Any ideas where along which lines I should be thinking? I am allowed to assume basic group theory and Sylow's theorem.
 A: Hint : consider the restriction of the signature to $G$, as a morphism $G\to \mathbb{Z}/2\mathbb{Z}$. Can it be injective ?
A: Another approach. 
Observe that for $\;n=3,4\;$ you can check it directly, as there are no non-abelian simple subgroups of $\;S_n\;$ (the closest thing is a $\;2\,-$ subgroup of order eight in $\;A_4\;$ which of course isn't simple). Suppose thus that $\;n\ge5\;$ :
$$G\rlap{\;\,/}\subset A_n\implies [G:G\cap A_n]=2\implies G\cap A_n\lhd G\implies $$
either $\;G\cap A_n=1\;$ or $\;G\cap A_n=G\;$ as $\;G\;$  is simple.
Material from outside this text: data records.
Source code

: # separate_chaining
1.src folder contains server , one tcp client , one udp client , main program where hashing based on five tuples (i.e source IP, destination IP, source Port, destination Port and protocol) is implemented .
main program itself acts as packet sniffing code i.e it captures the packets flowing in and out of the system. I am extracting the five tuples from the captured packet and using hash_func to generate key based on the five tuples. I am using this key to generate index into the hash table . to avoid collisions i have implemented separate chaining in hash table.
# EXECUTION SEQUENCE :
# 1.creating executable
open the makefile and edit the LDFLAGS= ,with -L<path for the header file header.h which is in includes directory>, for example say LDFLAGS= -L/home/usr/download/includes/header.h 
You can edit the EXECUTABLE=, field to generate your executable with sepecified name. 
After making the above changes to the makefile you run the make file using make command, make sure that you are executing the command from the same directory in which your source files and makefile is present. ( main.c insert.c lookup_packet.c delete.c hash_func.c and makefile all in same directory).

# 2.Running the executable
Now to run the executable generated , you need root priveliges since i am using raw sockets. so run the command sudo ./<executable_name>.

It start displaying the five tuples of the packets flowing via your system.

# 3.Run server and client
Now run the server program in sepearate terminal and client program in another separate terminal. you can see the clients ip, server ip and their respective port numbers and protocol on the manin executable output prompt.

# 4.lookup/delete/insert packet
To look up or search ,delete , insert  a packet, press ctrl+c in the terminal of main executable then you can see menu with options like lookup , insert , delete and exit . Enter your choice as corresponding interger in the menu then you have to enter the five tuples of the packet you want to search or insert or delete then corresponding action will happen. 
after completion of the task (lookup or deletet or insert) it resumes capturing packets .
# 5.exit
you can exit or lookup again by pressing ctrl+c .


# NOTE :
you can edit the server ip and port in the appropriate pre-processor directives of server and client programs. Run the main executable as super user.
The second relation leads directly to the contradiction $\;G\subset A_n\;$ , whereas the first one leads us either to the fact that we can form the semidirect product $\;A_n\rtimes G\;$ which would have to be equal to $\;S_n\;$ by order considerations and thus $\;G\cong C_2\;$, contradiction, or else, knowing that any subgroup of $\;S_n\;$ is either contained in $\;A_n\;$ or exactly half its elements are even permutations, we'd get $\;G\cap A_n=1\implies G=1\;$